About Apple @ Work: Bradley Chambers managed an enterprise IT network from 2009 to 2021. Through his experience deploying and managing firewalls, switches, a mobile device management system, enterprise grade Wi-Fi, 1000s of Macs, and 1000s of iPads, Bradley will highlight ways in which Apple IT managers deploy Apple devices, build networks to support them, train users, stories from the trenches of IT management, and ways Apple could improve its products for IT departments.


Looking back to the Apple Watch as an example, it was initially released in 2015. It didn’t receive device management support until…2023. The Apple Watch took 8 years to become a “work” device, whereas the Vision Pro took less than eight days.

“Apple’s continued innovation with Apple Vision Pro creates countless opportunities for growth and will help chart a new future of working, learning, and more,” said Alcyr Araujo, founder and CEO at Mosyle. “We’ve seen a big surge in interest around the new product and are ready to help customers seamlessly test and embrace it moving forward.”

“Apple Vision Pro offers businesses an exciting opportunity to transform the way employees get work done,” says Matt Vlasach, VP of Product Management at Jamf. “And importantly, it supports all of the core foundations of an enterprise-grade device, from Secure Enclave, to device management, to biometric authentication, to zero trust networking.

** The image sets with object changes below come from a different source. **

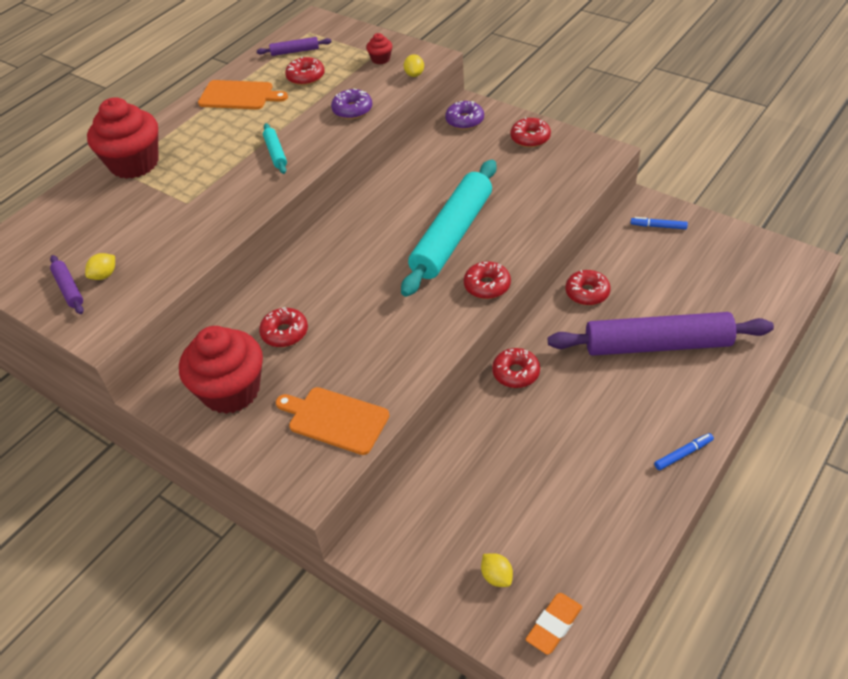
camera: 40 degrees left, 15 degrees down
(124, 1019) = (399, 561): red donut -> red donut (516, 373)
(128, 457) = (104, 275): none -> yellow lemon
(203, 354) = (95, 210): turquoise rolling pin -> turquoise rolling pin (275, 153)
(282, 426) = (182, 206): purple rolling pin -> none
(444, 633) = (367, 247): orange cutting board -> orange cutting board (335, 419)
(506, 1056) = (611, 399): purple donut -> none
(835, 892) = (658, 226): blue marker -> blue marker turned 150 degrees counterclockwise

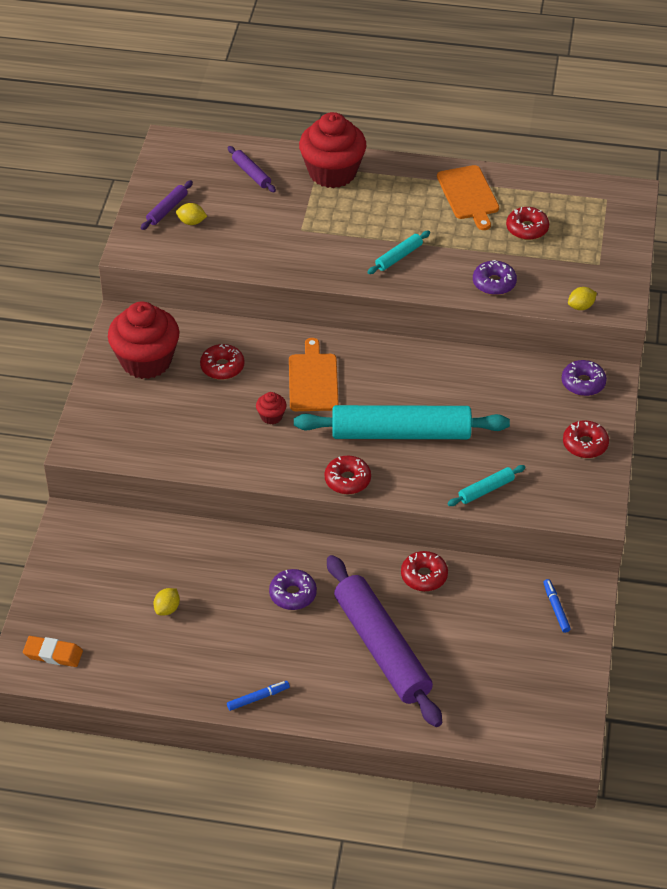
camera: 60 degrees right, 0 degrees up
(295, 51) = (565, 203): purple rolling pin -> purple rolling pin (251, 173)
(335, 419) = (148, 435): orange cutting board -> orange cutting board (313, 380)
(380, 59) = (592, 271): red cupcake -> red cupcake (271, 416)
(496, 576) = (80, 606): yellow lemon -> yellow lemon (167, 609)
(516, 373) = (293, 553): red donut -> none
(548, 204) = (486, 490): none -> turquoise rolling pin
(566, 388) = (293, 594): none -> purple donut
(683, 454) = (258, 698): blue marker -> blue marker turned 60 degrees counterclockwise

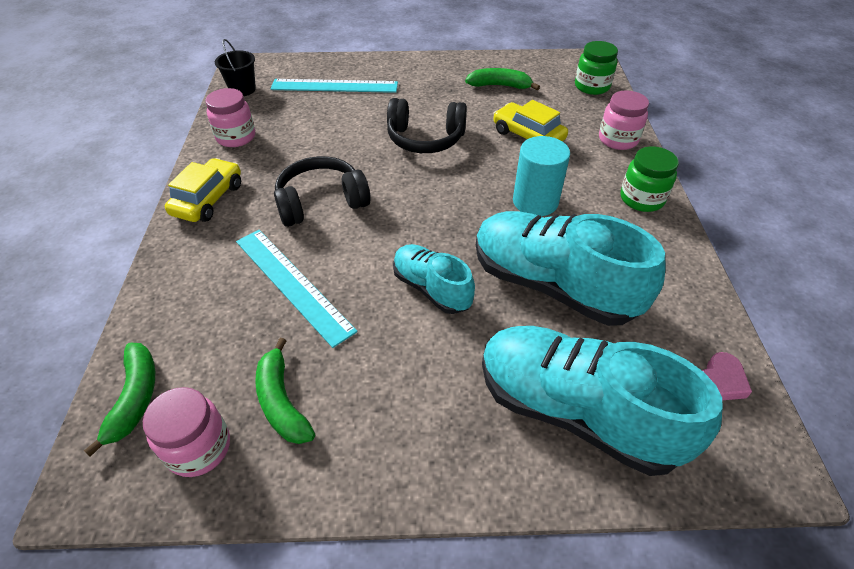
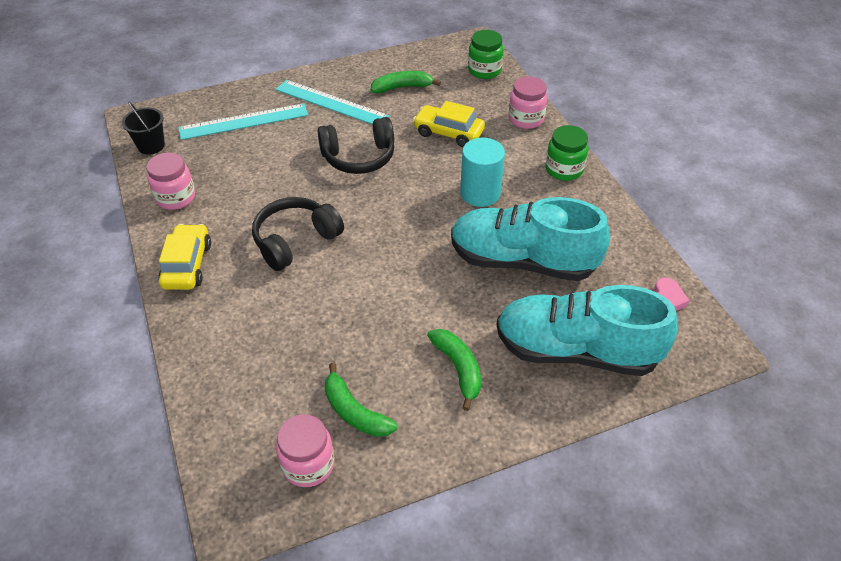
camera: 20 degrees left, 0 degrees up
(135, 398) = (231, 446): green banana -> green banana (458, 368)
(292, 284) = (310, 319): turquoise ruler -> turquoise ruler (331, 103)
(431, 288) = (428, 290): turquoise shoe -> none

We are looking forward to helping our shared customers adopt each of these foundations on Apple Vision Pro by leveraging native APIs and the complete Jamf platform, enabling organizations to explore new ways of working while maintaining security, performance, and privacy.”

Will businesses adopt Vision Pro?

Businesses might or might not begin looking at Vision Pro as a potential work device. Without device management support, they definitely won’t. Device management support is table stakes for any new Apple product in the workplace. It’s why Apple TV supports remote management as well.

At a $3500 price point, it’s not going to replace the MacBook Air anytime soon, but this Vision Pro isn’t the one that will see rapid business adoption. It’ll be a future version that weighs less, has a longer battery, and costs less. Spatial computing is a completely new computing world, and it’s going to take time for businesses to figure out where it makes an impact. It’s not about Vision Pro working for certain use cases. It needs to be better. Just as there are tasks that the Mac excels over the iPad, it doesn’t discount the benefits of the iPad. I suspect that we will see strong use cases in healthcare and manufacturing. I am just using my imagination, though.

I don’t know where we go from here. Will it stay a niche product on the high end? Will it take a decade to get it down to the price of a MacBook Air? Will the weight get shrunk enough that you could wear it all day? These are all major questions that we don’t know. I know that when the Apple Watch was originally released, it was all about the digital connection aspect and morphed into a health and fitness device over time. The original iPhone couldn’t record video or send picture messages, but today, those are probably the most common use cases.

My advice to anyone looking at the possible use cases of Vision Pro at work is to stay curious. Even if you don’t want any part of the Vision Pro today, don’t judge what the platform can evolve in 5-10 years.